Le conseil des superviseurs du comté de Maricopa, la commission dirigeante du comté, est composé de cinq membres, quatre RINO et un démocrate. Ils ont fait obstruction et ont combattu les efforts visant à examiner l’élection. Les tentatives du législateur et du procureur général de l’Arizona de vérifier les résultats de l’élection n’ont finalement rien donné. Les principaux législateurs ont reculé en réponse aux menaces des superviseurs du comté et de leurs puissants alliés, y compris les médias de gauche et le FBI de Biden. L’entreprise qui a tenté d’enquêter sur les élections, Cyber Ninjas, a fait faillite après avoir été condamnée par un juge à des amendes.

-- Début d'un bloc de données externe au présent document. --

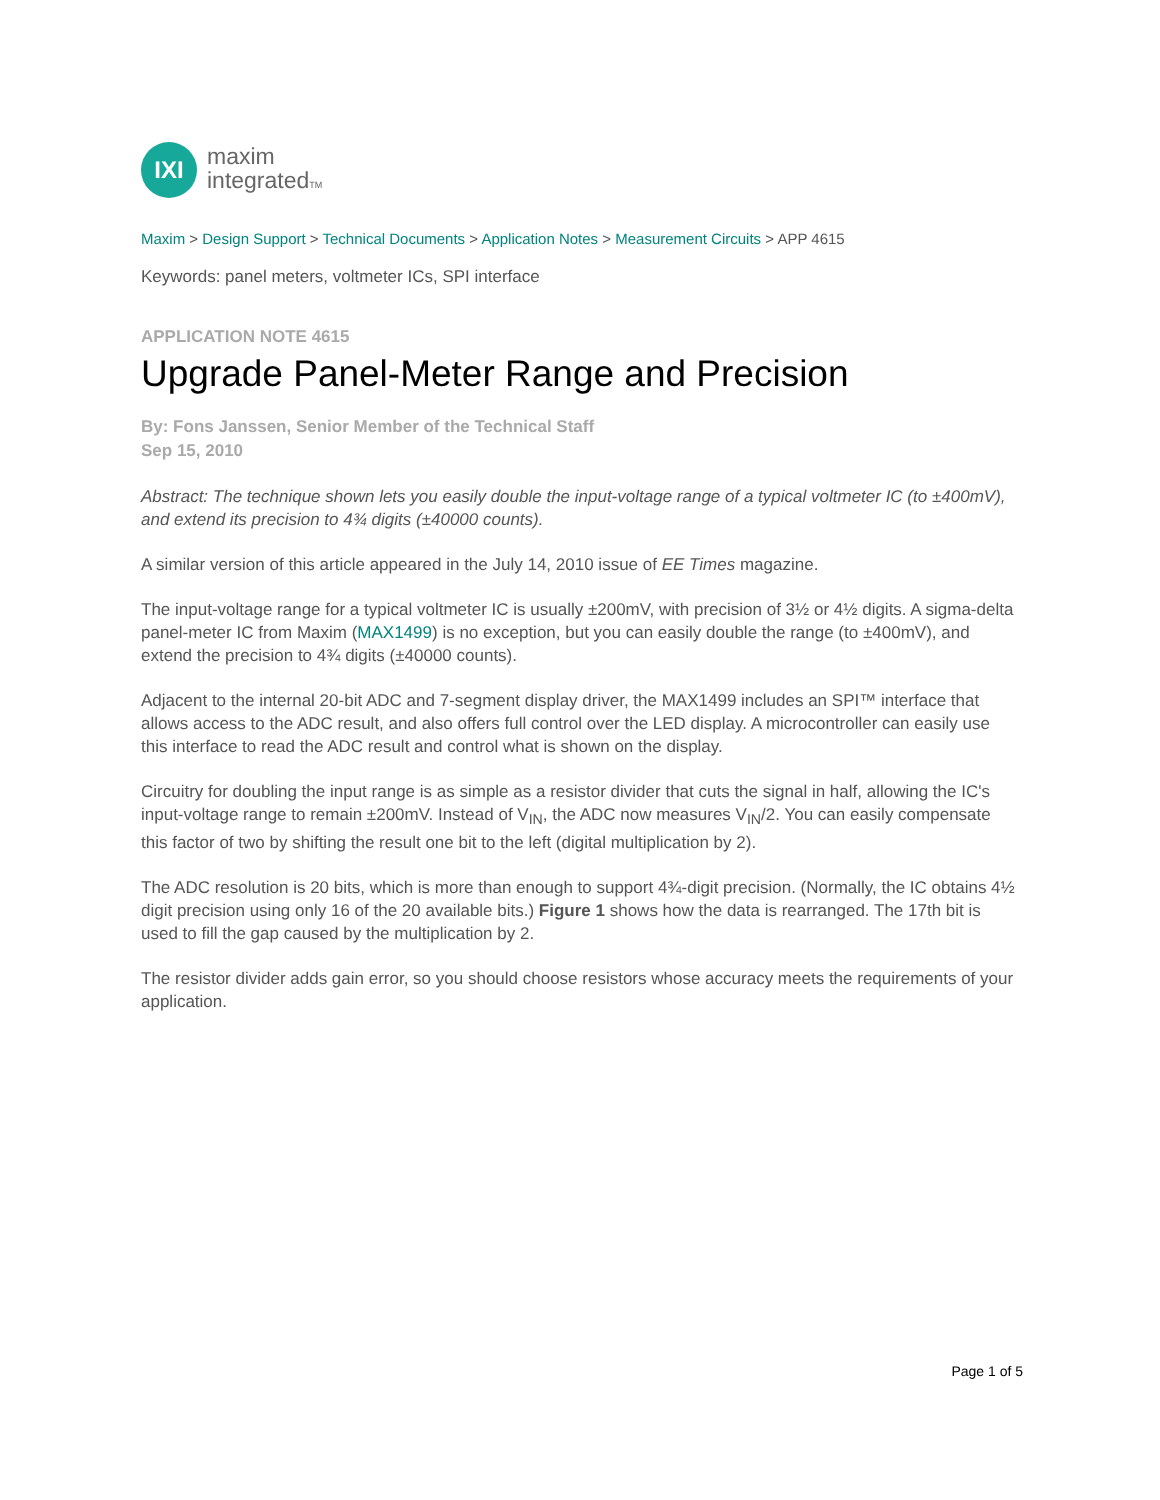IXI
maxim
integratedTM
Maxim > Design Support > Technical Documents > Application Notes > Measurement Circuits > APP 4615
Keywords: panel meters, voltmeter ICs, SPI interface
APPLICATION NOTE 4615
Upgrade Panel-Meter Range and Precision
By: Fons Janssen, Senior Member of the Technical Staff
Sep 15, 2010
Abstract: The technique shown lets you easily double the input-voltage range of a typical voltmeter IC (to ±400mV), and extend its precision to 4¾ digits (±40000 counts).
A similar version of this article appeared in the July 14, 2010 issue of EE Times magazine.
The input-voltage range for a typical voltmeter IC is usually ±200mV, with precision of 3½ or 4½ digits. A sigma-delta panel-meter IC from Maxim (MAX1499) is no exception, but you can easily double the range (to ±400mV), and extend the precision to 4¾ digits (±40000 counts).
Adjacent to the internal 20-bit ADC and 7-segment display driver, the MAX1499 includes an SPI™ interface that allows access to the ADC result, and also offers full control over the LED display. A microcontroller can easily use this interface to read the ADC result and control what is shown on the display.
Circuitry for doubling the input range is as simple as a resistor divider that cuts the signal in half, allowing the IC's input-voltage range to remain ±200mV. Instead of V<sub>IN</sub>, the ADC now measures V<sub>IN</sub>/2. You can easily compensate this factor of two by shifting the result one bit to the left (digital multiplication by 2).
The ADC resolution is 20 bits, which is more than enough to support 4¾-digit precision. (Normally, the IC obtains 4½ digit precision using only 16 of the 20 available bits.) Figure 1 shows how the data is rearranged. The 17th bit is used to fill the gap caused by the multiplication by 2.
The resistor divider adds gain error, so you should choose resistors whose accuracy meets the requirements of your application.
Page 1 of 5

En 2022, le même schéma s’est reproduit. Kari Lake, une ancienne présentatrice de la télévision de Phoenix, s’est présentée au poste de gouverneur de l’Arizona. Elle a adopté la plateforme MAGA et a obtenu le soutien de Trump. Elle a toutefois été déclarée perdante après que l’Arizona a rejeté de justesse la liste des candidats de Trump pour les quatre principaux postes de l’État.

Cette fois, on pensait que le monde MAGA était prêt. Les représentants du comté de Maricopa ont été accusés de manière crédible par les avocats de Lake et les témoins experts d’avoir trafiqué les bulletins et les machines à voter pour empêcher les électeurs du jour de l’élection – qui étaient de manière disproportionnée républicains et pro-Lake – de voter avec succès. De sérieuses questions ont été soulevées et des preuves ont été fournies concernant la violation par les fonctionnaires du comté des lois de l’État régissant la chaîne de conservation des bulletins de vote du comté.

Encore une fois, les superviseurs du comté de Maricopa et les fonctionnaires alliés du comté ont été défiants. Ils n’ont pas cédé un pouce en se battant sur le terrain amical des médias et des tribunaux anti-Trump. Malgré des montagnes de preuves, Lake et les deux autres candidats ont perdu toutes leurs poursuites judiciaires contestant l’élection. Pour ajouter l’insulte à la blessure, et vraisemblablement pour dissuader tout futur litige MAGA remettant en cause les résultats de l’élection, un juge fédéral a imposé des sanctions contre les avocats de Lake (dont pas moins que le professeur de droit de Harvard Alan Dershowitz). Pour sa part, un juge de l’État a accordé un jugement de 33 000 dollars de frais contre l’équipe de Lake.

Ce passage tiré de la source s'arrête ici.